- GOAL OF THE EXERCISE: The expected result is the full set of records, copied precisely, with images dropped.

----- PROVIDED RECORDS

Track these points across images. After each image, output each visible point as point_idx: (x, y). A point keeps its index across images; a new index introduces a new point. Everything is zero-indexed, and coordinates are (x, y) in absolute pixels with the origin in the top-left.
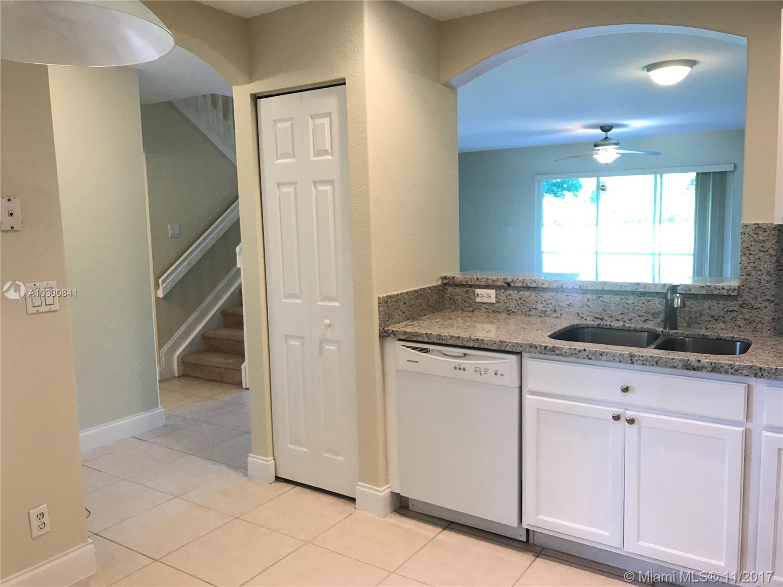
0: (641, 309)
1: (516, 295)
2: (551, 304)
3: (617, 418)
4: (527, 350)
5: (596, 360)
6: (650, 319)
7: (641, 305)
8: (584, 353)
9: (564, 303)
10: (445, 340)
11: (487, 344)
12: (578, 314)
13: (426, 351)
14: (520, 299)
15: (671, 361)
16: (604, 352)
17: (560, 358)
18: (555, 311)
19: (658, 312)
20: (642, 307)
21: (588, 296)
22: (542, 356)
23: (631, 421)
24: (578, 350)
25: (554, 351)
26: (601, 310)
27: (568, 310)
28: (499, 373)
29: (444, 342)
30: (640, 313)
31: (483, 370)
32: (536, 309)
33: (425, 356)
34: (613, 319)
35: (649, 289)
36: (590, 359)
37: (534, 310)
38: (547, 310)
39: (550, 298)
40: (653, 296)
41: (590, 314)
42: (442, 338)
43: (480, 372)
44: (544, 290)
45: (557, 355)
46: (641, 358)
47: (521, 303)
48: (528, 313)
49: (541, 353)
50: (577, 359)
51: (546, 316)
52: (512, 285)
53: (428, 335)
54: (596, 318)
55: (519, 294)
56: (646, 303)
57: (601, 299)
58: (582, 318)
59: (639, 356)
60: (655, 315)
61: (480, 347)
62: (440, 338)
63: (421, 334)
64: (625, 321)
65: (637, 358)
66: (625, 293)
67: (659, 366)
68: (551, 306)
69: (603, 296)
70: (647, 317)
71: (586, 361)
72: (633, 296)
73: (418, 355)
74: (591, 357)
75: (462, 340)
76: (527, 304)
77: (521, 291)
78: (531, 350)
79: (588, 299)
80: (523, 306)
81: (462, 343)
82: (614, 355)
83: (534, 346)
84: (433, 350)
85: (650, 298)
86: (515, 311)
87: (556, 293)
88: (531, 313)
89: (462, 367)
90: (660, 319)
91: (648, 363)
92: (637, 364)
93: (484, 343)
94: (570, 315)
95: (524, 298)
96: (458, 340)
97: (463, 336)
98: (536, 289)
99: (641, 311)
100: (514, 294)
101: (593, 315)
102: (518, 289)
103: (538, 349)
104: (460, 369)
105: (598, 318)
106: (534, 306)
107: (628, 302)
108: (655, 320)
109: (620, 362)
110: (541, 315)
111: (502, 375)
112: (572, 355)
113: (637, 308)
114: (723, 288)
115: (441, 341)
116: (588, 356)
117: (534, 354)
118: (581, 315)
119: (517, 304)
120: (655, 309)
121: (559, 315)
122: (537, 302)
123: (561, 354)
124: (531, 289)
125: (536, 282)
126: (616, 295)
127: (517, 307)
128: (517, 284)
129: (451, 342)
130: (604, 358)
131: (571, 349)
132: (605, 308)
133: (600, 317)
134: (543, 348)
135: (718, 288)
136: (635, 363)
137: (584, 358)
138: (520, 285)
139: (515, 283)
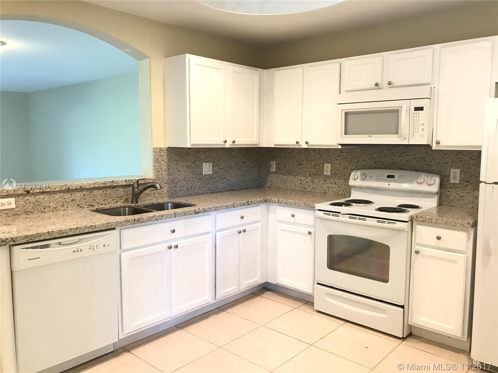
0: (114, 196)
1: (33, 199)
2: (60, 201)
3: (170, 248)
4: (124, 224)
5: (160, 220)
6: (118, 201)
7: (114, 193)
8: (154, 217)
9: (69, 200)
10: (66, 233)
11: (98, 227)
12: (79, 205)
13: (47, 246)
14: (37, 202)
15: (190, 212)
16: (163, 215)
17: (142, 224)
18: (63, 206)
19: (122, 196)
20: (114, 194)
21: (84, 193)
22: (133, 225)
23: (176, 247)
24: (151, 217)
25: (139, 221)
26: (92, 200)
27: (72, 204)
28: (106, 245)
29: (65, 235)
30: (113, 198)
31: (95, 247)
32: (49, 207)
33: (46, 251)
34: (100, 204)
35: (119, 184)
36: (157, 220)
37: (48, 208)
38: (57, 206)
39: (60, 197)
40: (119, 188)
41: (86, 204)
42: (63, 232)
43: (93, 248)
44: (55, 193)
45: (141, 223)
46: (179, 214)
47: (37, 205)
48: (43, 211)
49: (132, 224)
50: (152, 222)
51: (57, 210)
52: (31, 192)
53: (49, 233)
54: (90, 205)
55: (35, 198)
56: (116, 192)
57: (92, 193)
58: (81, 207)
59: (178, 212)
60: (121, 198)
61: (93, 230)
62: (61, 232)
63: (43, 233)
64: (106, 204)
65: (177, 214)
66: (105, 188)
67: (187, 215)
68: (60, 203)
69: (93, 191)
70: (117, 199)
71: (156, 222)
72: (109, 189)
73: (40, 251)
74: (157, 219)
75: (80, 230)
76: (43, 205)
77: (37, 196)
78: (126, 224)
79: (84, 194)
80: (39, 206)
81: (80, 232)
82: (168, 215)
83: (128, 221)
84: (52, 244)
85: (118, 189)
86: (32, 211)
87: (63, 194)
88: (46, 210)
89: (79, 250)
90: (123, 200)
91: (181, 215)
92: (178, 217)
93: (96, 228)
94: (73, 207)
95: (40, 200)
96: (76, 230)
97: (80, 226)
98: (49, 193)
99: (114, 197)
100: (31, 199)
101: (87, 204)
102: (35, 194)
103: (130, 222)
104: (78, 251)
105: (91, 205)
106: (48, 205)
107: (107, 193)
108: (121, 201)
109: (170, 218)
110: (53, 210)
111: (108, 245)
112: (148, 220)
113: (112, 196)
114: (151, 179)
115: (62, 235)
116: (156, 219)
117: (128, 226)
118: (80, 205)
119: (34, 206)
120: (120, 195)
121: (66, 208)
122: (50, 202)
123: (143, 222)
124: (46, 193)
125: (50, 188)
126: (100, 190)
127: (34, 208)
128: (35, 191)
129: (71, 233)
130: (164, 217)
131: (148, 217)
132: (95, 199)
133: (92, 204)
134: (133, 220)
135: (149, 179)
136: (177, 216)
137: (154, 221)
138: (38, 191)
139: (33, 191)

----------

- OUTPUT OF THE TASK:
Track these points across images. After each image, output each visible point as point_idx: (x, y). A point keeps its index across images; a new index introduces a new point. Everything is zero-indexed, and coordinates are (x, y) in absolute pixels with the origin in the top-left.
0: (641, 309)
1: (516, 295)
2: (551, 304)
3: (617, 418)
4: (527, 350)
5: (596, 360)
6: (650, 319)
7: (641, 305)
8: (584, 353)
9: (564, 303)
10: (445, 340)
11: (487, 344)
12: (578, 314)
13: (426, 351)
14: (520, 299)
15: (671, 361)
16: (604, 352)
17: (560, 358)
18: (555, 311)
19: (658, 312)
20: (642, 307)
21: (588, 296)
22: (542, 356)
23: (631, 421)
24: (578, 350)
25: (554, 351)
26: (601, 310)
27: (568, 310)
28: (499, 373)
29: (444, 342)
30: (640, 313)
31: (483, 370)
32: (536, 309)
33: (425, 356)
34: (613, 319)
35: (649, 289)
36: (590, 359)
37: (534, 310)
38: (547, 310)
39: (550, 298)
40: (653, 296)
41: (590, 314)
42: (442, 338)
43: (480, 372)
44: (544, 290)
45: (557, 355)
46: (641, 358)
47: (521, 303)
48: (528, 313)
49: (541, 353)
50: (577, 359)
51: (546, 316)
52: (512, 285)
53: (428, 335)
54: (596, 318)
55: (519, 294)
56: (646, 303)
57: (601, 299)
58: (582, 318)
59: (639, 356)
60: (655, 315)
61: (480, 347)
62: (440, 338)
63: (421, 334)
64: (625, 321)
65: (637, 358)
66: (625, 293)
67: (659, 366)
68: (551, 306)
69: (603, 296)
70: (647, 317)
71: (586, 361)
72: (633, 296)
73: (418, 355)
74: (591, 357)
75: (462, 340)
76: (527, 304)
77: (521, 291)
78: (531, 350)
79: (588, 299)
80: (523, 306)
81: (462, 343)
82: (614, 355)
83: (534, 346)
84: (433, 350)
85: (650, 298)
86: (515, 311)
87: (556, 293)
88: (531, 313)
89: (462, 367)
90: (660, 319)
91: (648, 363)
92: (637, 364)
93: (484, 343)
94: (570, 315)
95: (524, 298)
96: (458, 340)
97: (463, 336)
98: (536, 289)
99: (641, 311)
100: (514, 294)
101: (593, 315)
102: (518, 289)
103: (538, 349)
104: (460, 369)
105: (598, 318)
106: (534, 306)
107: (628, 302)
108: (655, 320)
109: (620, 362)
110: (541, 315)
111: (502, 375)
112: (572, 355)
113: (637, 308)
114: (723, 288)
115: (441, 341)
116: (588, 356)
117: (534, 354)
118: (581, 315)
119: (517, 304)
120: (655, 309)
121: (559, 315)
122: (537, 302)
123: (561, 354)
124: (531, 289)
125: (536, 282)
126: (616, 295)
127: (517, 307)
128: (517, 284)
129: (451, 342)
130: (604, 358)
131: (571, 349)
132: (605, 308)
133: (600, 317)
134: (543, 348)
135: (718, 288)
136: (635, 363)
137: (584, 358)
138: (520, 285)
139: (515, 283)
0: (114, 196)
1: (33, 199)
2: (60, 201)
3: (170, 248)
4: (124, 224)
5: (160, 220)
6: (118, 201)
7: (114, 193)
8: (154, 217)
9: (69, 200)
10: (66, 233)
11: (98, 227)
12: (79, 205)
13: (47, 246)
14: (37, 202)
15: (190, 212)
16: (163, 215)
17: (142, 224)
18: (63, 206)
19: (122, 196)
20: (114, 194)
21: (84, 193)
22: (133, 225)
23: (176, 247)
24: (151, 217)
25: (139, 221)
26: (92, 200)
27: (72, 204)
28: (106, 245)
29: (65, 235)
30: (113, 198)
31: (95, 247)
32: (49, 207)
33: (46, 251)
34: (100, 204)
35: (119, 184)
36: (157, 220)
37: (48, 208)
38: (57, 206)
39: (60, 197)
40: (119, 188)
41: (86, 204)
42: (63, 232)
43: (93, 248)
44: (55, 193)
45: (141, 223)
46: (179, 214)
47: (37, 205)
48: (43, 211)
49: (132, 224)
50: (152, 222)
51: (57, 210)
52: (31, 192)
53: (49, 233)
54: (90, 205)
55: (35, 198)
56: (116, 192)
57: (92, 193)
58: (81, 207)
59: (178, 212)
60: (121, 198)
61: (93, 230)
62: (61, 232)
63: (43, 233)
64: (106, 204)
65: (177, 214)
66: (105, 188)
67: (187, 215)
68: (60, 203)
69: (93, 191)
70: (117, 199)
71: (156, 222)
72: (109, 189)
73: (40, 251)
74: (157, 219)
75: (80, 230)
76: (43, 205)
77: (37, 196)
78: (126, 224)
79: (84, 194)
80: (39, 206)
81: (80, 232)
82: (168, 215)
83: (128, 221)
84: (52, 244)
85: (118, 189)
86: (32, 211)
87: (63, 194)
88: (46, 210)
89: (79, 250)
90: (123, 200)
91: (181, 215)
92: (178, 217)
93: (96, 228)
94: (73, 207)
95: (40, 200)
96: (76, 230)
97: (80, 226)
98: (49, 193)
99: (114, 197)
100: (31, 199)
101: (87, 204)
102: (35, 194)
103: (130, 222)
104: (78, 251)
105: (91, 205)
106: (48, 205)
107: (107, 193)
108: (121, 201)
109: (170, 218)
110: (53, 210)
111: (108, 245)
112: (148, 220)
113: (112, 196)
114: (151, 179)
115: (62, 235)
116: (156, 219)
117: (128, 226)
118: (80, 205)
119: (34, 206)
120: (120, 195)
121: (66, 208)
122: (50, 202)
123: (143, 222)
124: (46, 193)
125: (50, 188)
126: (100, 190)
127: (34, 208)
128: (35, 191)
129: (71, 233)
130: (164, 217)
131: (148, 217)
132: (95, 199)
133: (92, 204)
134: (133, 220)
135: (149, 179)
136: (177, 216)
137: (154, 221)
138: (38, 191)
139: (33, 191)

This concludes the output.